RECORD EXTRACTS ->
= = = = =
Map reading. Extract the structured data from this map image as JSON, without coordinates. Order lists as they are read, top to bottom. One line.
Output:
= = = = =
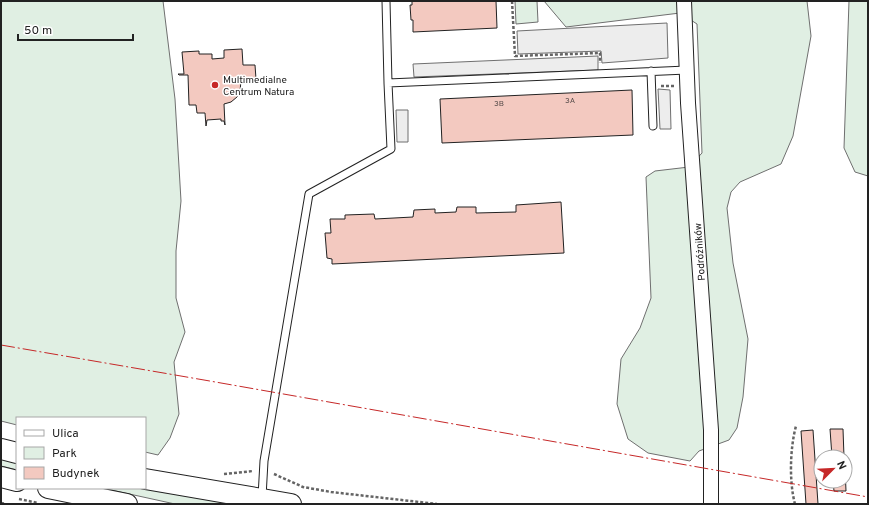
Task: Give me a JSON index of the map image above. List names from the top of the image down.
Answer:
= = = = =
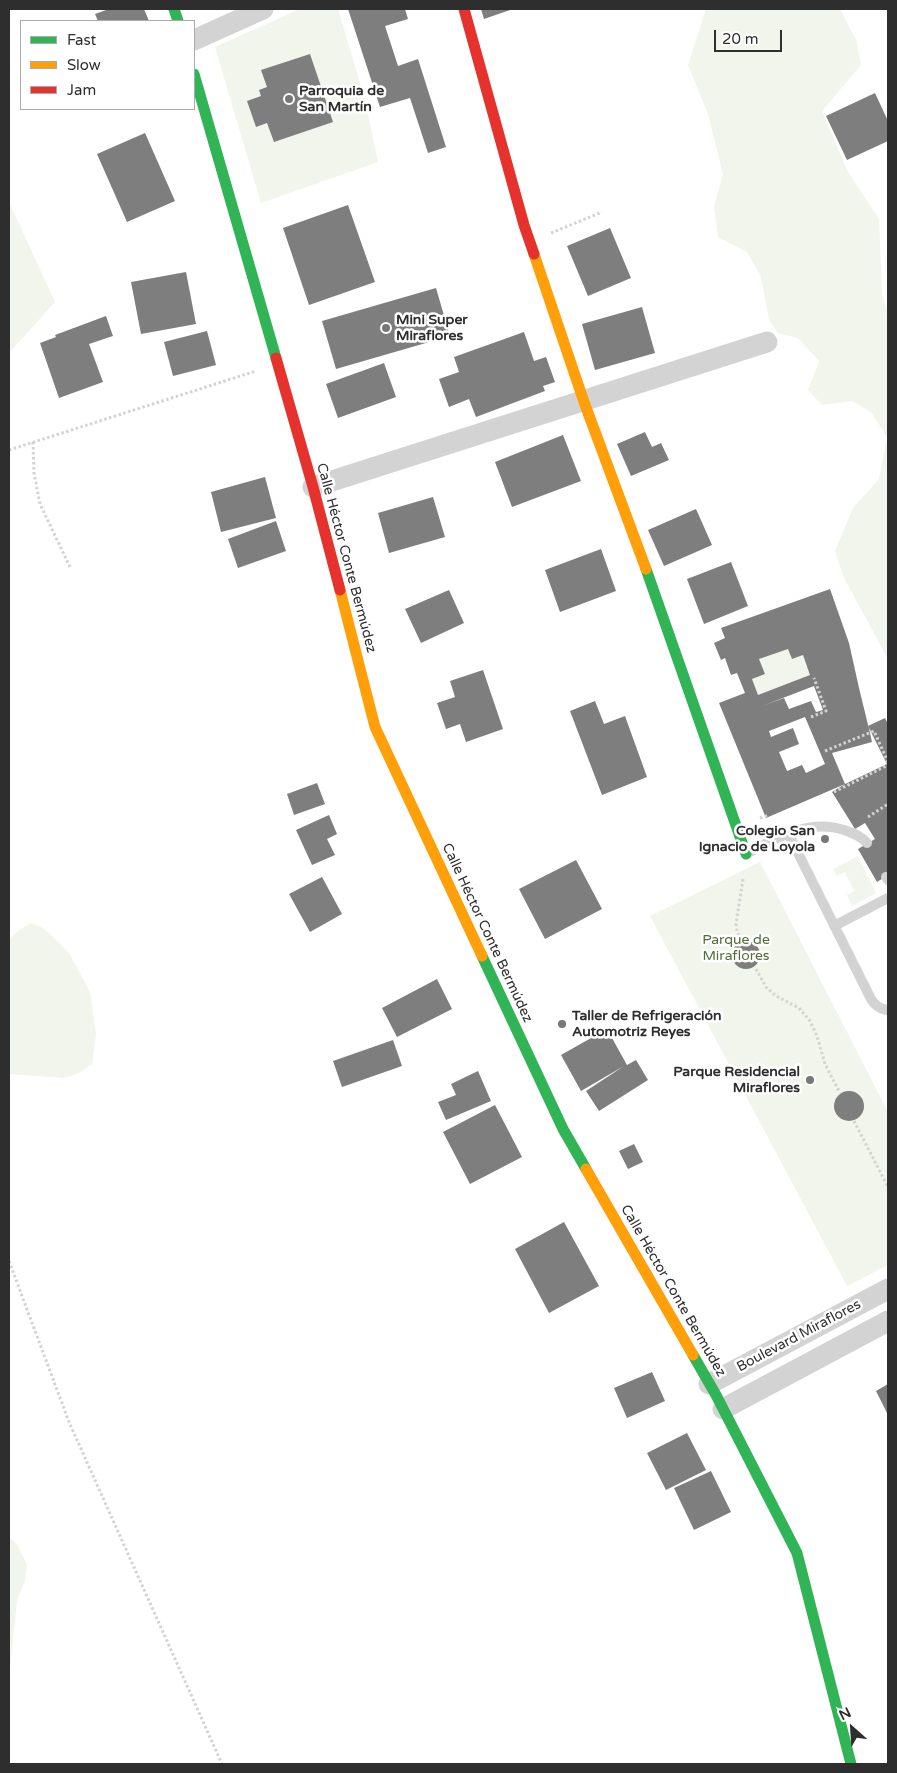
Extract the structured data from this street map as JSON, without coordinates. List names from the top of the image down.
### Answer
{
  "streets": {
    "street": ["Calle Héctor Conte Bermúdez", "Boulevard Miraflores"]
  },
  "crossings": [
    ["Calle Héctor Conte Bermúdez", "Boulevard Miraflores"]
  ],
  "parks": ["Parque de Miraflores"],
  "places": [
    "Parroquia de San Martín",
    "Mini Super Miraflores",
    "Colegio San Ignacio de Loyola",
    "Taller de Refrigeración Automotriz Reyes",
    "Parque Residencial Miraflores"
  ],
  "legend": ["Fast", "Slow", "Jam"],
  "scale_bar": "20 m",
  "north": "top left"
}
= = = = =
THE TASK -> Scan the entries above and return each line that holds "data".

ANSWER SECTION ->
Map reading. Extract the structured data from this map image as JSON, without coordinates. Order lists as they are read, top to bottom. One line.
Extract the structured data from this street map as JSON, without coordinates. List names from the top of the image down.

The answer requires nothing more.